Search code examples
jdbcprepared-statementclouderaimpala

Batch Insert into Impala taking too much time


I am using Impala JDBC driver to batch insert data into Impala. I currently have a batch size of 1000 and using INSERT INTO VALUES clause by PreparedStatement to execute batch queries. Impala Daemon in running on 3 machines and Impala Catalog Server, State store are running on the 4th machine.

The batch insert query plan on Impala looks like this:

Query Timeline: 35s398ms
   - Query submitted: 0.000ns (0.000ns)
   - Planning finished: 34s822ms (34s822ms)
   - Submit for admission: 34s886ms (63.997ms)
   - Completed admission: 34s886ms (0.000ns)
   - Ready to start 1 fragment instances: 34s886ms (0.000ns)
   - All 1 fragment instances started: 34s958ms (71.997ms)
   - DML data written: 35s082ms (123.996ms)
   - DML Metastore update finished: 35s286ms (203.993ms)
   - Request finished: 35s298ms (11.999ms)
   - Unregister query: 35s374ms (75.997ms)
 - ComputeScanRangeAssignmentTimer: 0.000ns

As we can see, Planning finished is taking all the time. We have tried creating in both formats, PARQUET as well as normal. But everytime the Planning finished part is too high.

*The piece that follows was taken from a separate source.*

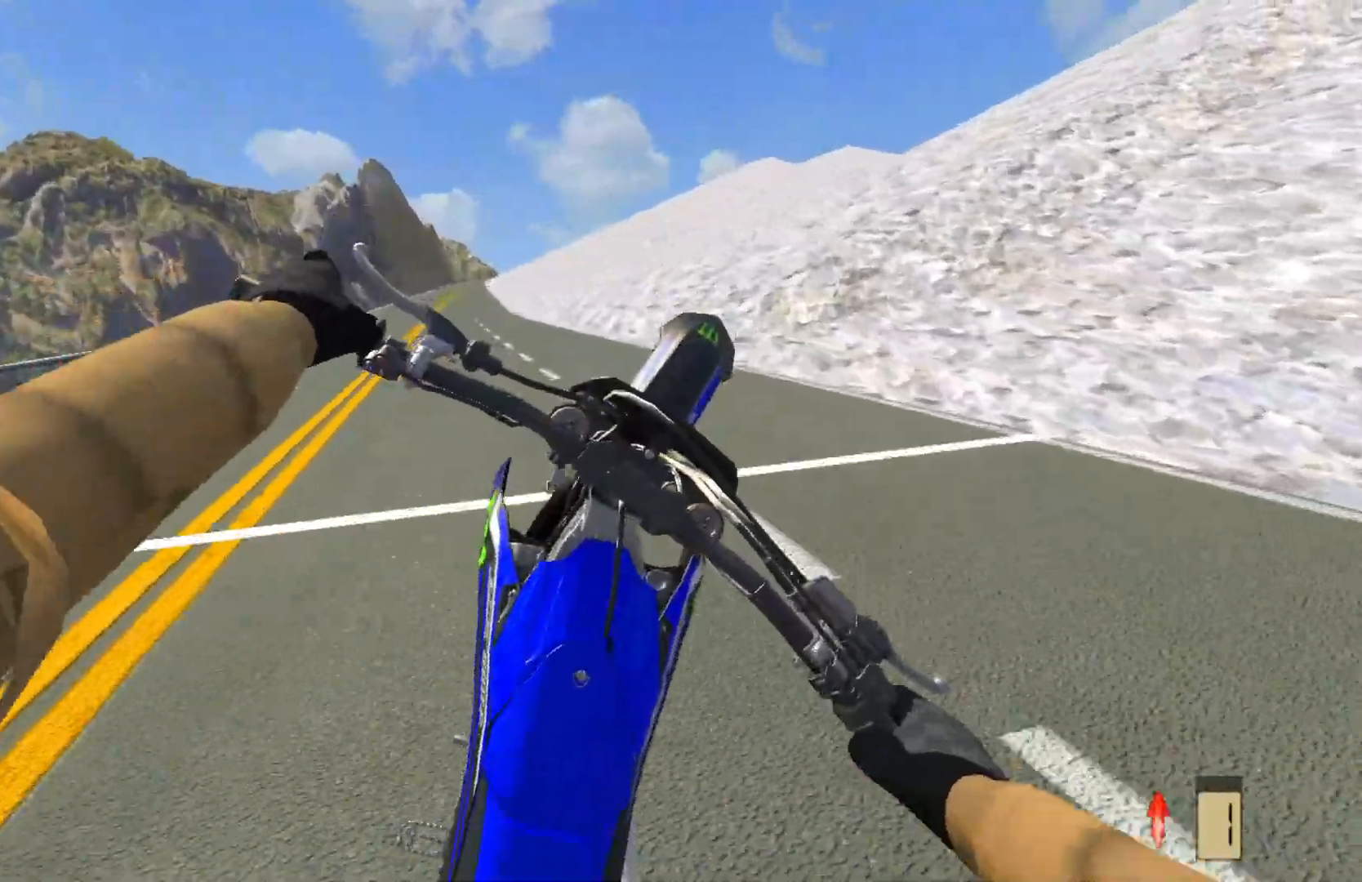
{"buttons": ["R2"], "left_stick": "left", "right_stick": "center", "events": [[233, "left_stick", "left"]]}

Is there any configuration change I need to do? Or am I doing something wrong?


Solution

  • The first thing to notice is that even if you are using a single PreparedStatement in batches, each row will still get its own INSERT statement. For example, the prepared statement

    INSERT INTO t VALUES (?, ?);
    

    will insert two rows as

    INSERT INTO t VALUES ('a', 1);
    INSERT INTO t VALUES ('b', 2);
    

    and not as

    INSERT INTO t VALUES ('a', 1), ('b', 2);
    

    The next thing to consider is that inserting a single row in Hadoop is very inefficient as a new HDFS file has to be created for each row.

    An excerpt from the Impala documentation:

    The INSERT ... VALUES technique is not suitable for loading large quantities of data into HDFS-based tables, because the insert operations cannot be parallelized, and each one produces a separate data file. Use it for setting up small dimension tables or tiny amounts of data for experimenting with SQL syntax, or with HBase tables. Do not use it for large ETL jobs or benchmark tests for load operations. Do not run scripts with thousands of INSERT ... VALUES statements that insert a single row each time. If you do run INSERT ... VALUES operations to load data into a staging table as one stage in an ETL pipeline, include multiple row values if possible within each VALUES clause, and use a separate database to make cleanup easier if the operation does produce many tiny files.